In This Review

Untapped: The Scramble for Africa's Oil
Untapped: The Scramble for Africa's Oil
By John Ghazvinian
Harcourt, 2007, 336 pp
Oil and Terrorism in the New Gulf: Framing U.S. Energy and Security Policies for the Gulf of Guinea
Oil and Terrorism in the New Gulf: Framing U.S. Energy and Security Policies for the Gulf of Guinea
By James J. F. Forest and Matthew V. Sousa
Lexington Books, 2006, 344 pp

The Gulf of Guinea now provides almost a fifth of the oil consumed in the United States -- and that proportion is likely to rise in the coming years.
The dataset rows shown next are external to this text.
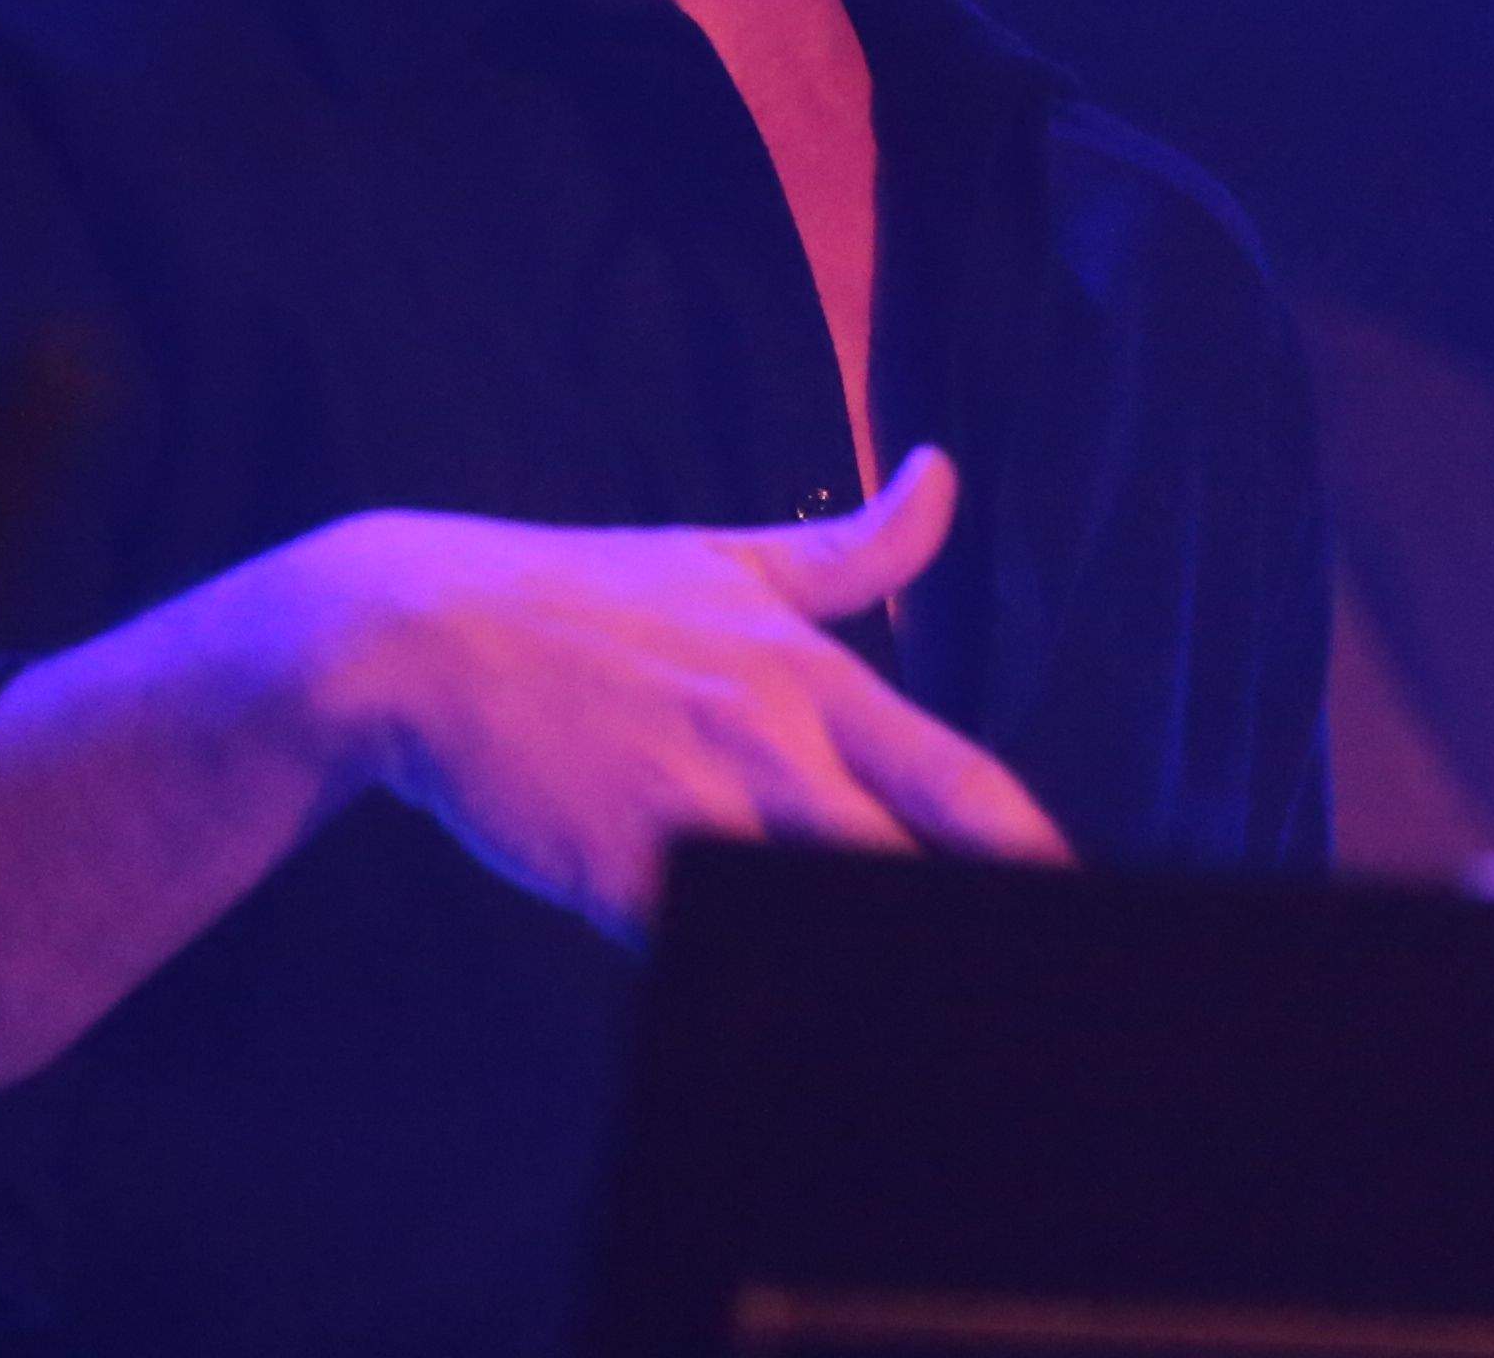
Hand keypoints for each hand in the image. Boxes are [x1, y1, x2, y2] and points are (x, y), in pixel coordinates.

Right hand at [281, 447, 1071, 939]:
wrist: (418, 638)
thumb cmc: (581, 599)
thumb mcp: (725, 558)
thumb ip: (852, 549)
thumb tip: (944, 475)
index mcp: (809, 676)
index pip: (956, 776)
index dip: (1027, 848)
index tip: (1075, 895)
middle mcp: (768, 744)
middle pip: (900, 862)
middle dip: (958, 924)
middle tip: (1014, 976)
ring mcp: (692, 810)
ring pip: (810, 912)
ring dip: (852, 956)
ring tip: (906, 1019)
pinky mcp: (615, 873)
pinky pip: (704, 947)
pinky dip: (739, 977)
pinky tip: (768, 1010)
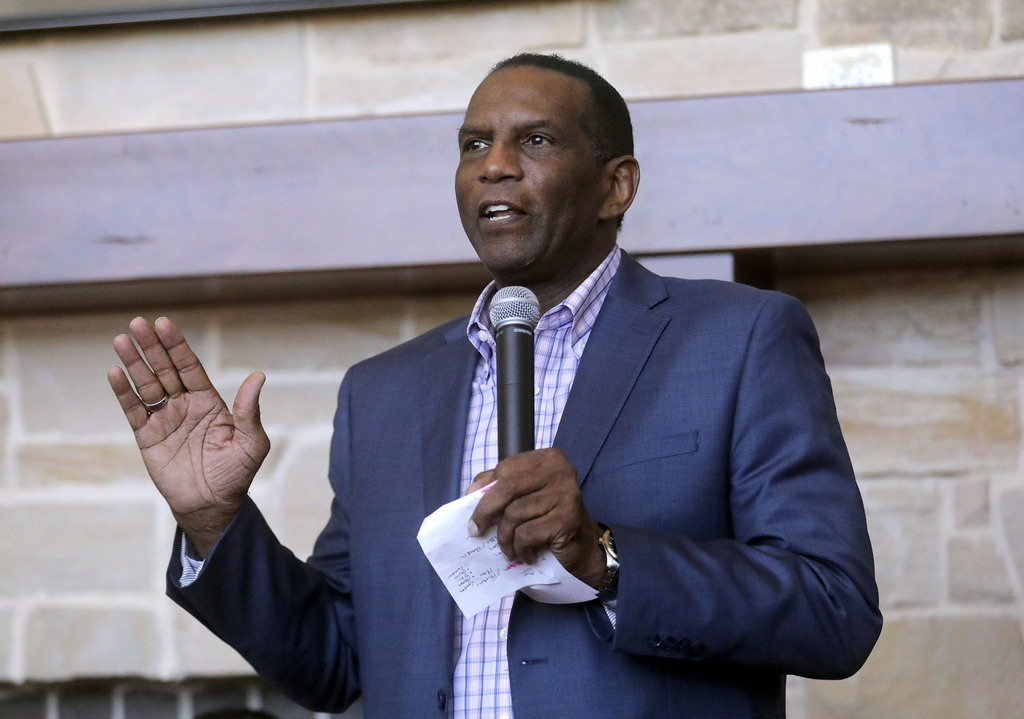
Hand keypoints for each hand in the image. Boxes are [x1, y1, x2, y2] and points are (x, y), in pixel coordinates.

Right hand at [107, 317, 270, 556]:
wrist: (213, 506)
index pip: (190, 367)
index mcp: (209, 402)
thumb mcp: (252, 442)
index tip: (165, 324)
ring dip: (134, 363)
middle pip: (165, 370)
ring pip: (146, 385)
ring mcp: (164, 420)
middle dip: (152, 347)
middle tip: (138, 323)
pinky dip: (124, 393)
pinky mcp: (147, 438)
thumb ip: (249, 410)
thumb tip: (258, 375)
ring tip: (122, 340)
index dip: (177, 346)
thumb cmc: (236, 474)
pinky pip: (134, 411)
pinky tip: (115, 373)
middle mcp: (184, 405)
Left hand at [466, 448, 605, 587]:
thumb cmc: (548, 519)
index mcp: (547, 458)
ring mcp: (565, 493)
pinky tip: (527, 554)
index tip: (473, 512)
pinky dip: (521, 549)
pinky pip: (526, 534)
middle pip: (506, 488)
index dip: (484, 491)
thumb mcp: (525, 496)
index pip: (505, 469)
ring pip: (514, 514)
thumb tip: (470, 493)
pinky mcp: (567, 518)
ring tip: (510, 549)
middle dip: (484, 512)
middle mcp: (559, 470)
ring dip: (505, 538)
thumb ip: (499, 487)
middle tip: (475, 532)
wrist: (583, 548)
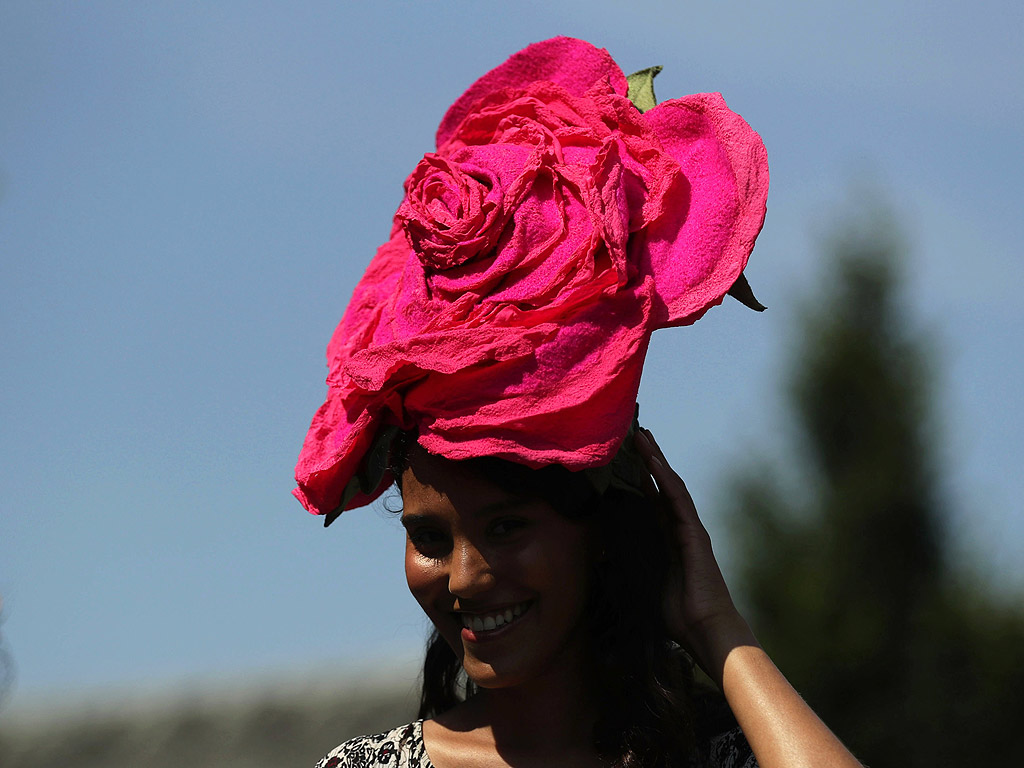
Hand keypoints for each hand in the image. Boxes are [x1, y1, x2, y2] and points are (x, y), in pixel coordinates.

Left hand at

West African oil is light, sweet crude that is cheap to refine; the west coast of Africa is considerably closer to U.S. markets than most of the alternatives; and since most of it is offshore, West African oil is presumably less affected by political instability than is oil in other regions. There is just one small problem: the West African oil-producing states are among the world's most corrupt, incompetent, tumultuous, and undemocratic.

Ghazvinian provides a readable survey of African oil that combines vivid descriptions of his travels to several of the worst-governed oil producers in the region with a broader discussion of the economics and geopolitics of oil. The book starts with a sharp portrait of Nigeria's oil-producing region before describing the industry in Angola, Chad, Equatorial Guinea, and São Tomé. That oil is a curse for every one of these countries is an inevitable lesson of this book, which illustrates how great oil wealth has failed to bring economic development and seems to have exacerbated political decay, corruption, and conflict. Meanwhile, Ghazvinian's description of the West's efforts to regulate the sector and steer oil resources into poverty alleviation is discouraging.

The informative volume by Forest and Sousa is more upbeat and prescriptive. It notes the same facts about bad governance in the region but argues -- based more on hope than evidence -- that there have been improvements. Much of the volume is directed at U.S. policymakers; it recommends measures to promote the security of regimes in the region while also pushing for economic development and democratization. The authors argue that addressing internal security is a prerequisite for these other two objectives and that the United States has a strong interest in the region's political stability. True enough, but the book largely underestimates the extent to which these different objectives are at odds with one another: strengthening the security apparatus in a military dictatorship will buttress an authoritarian status quo that has long been incapable of promoting economic development.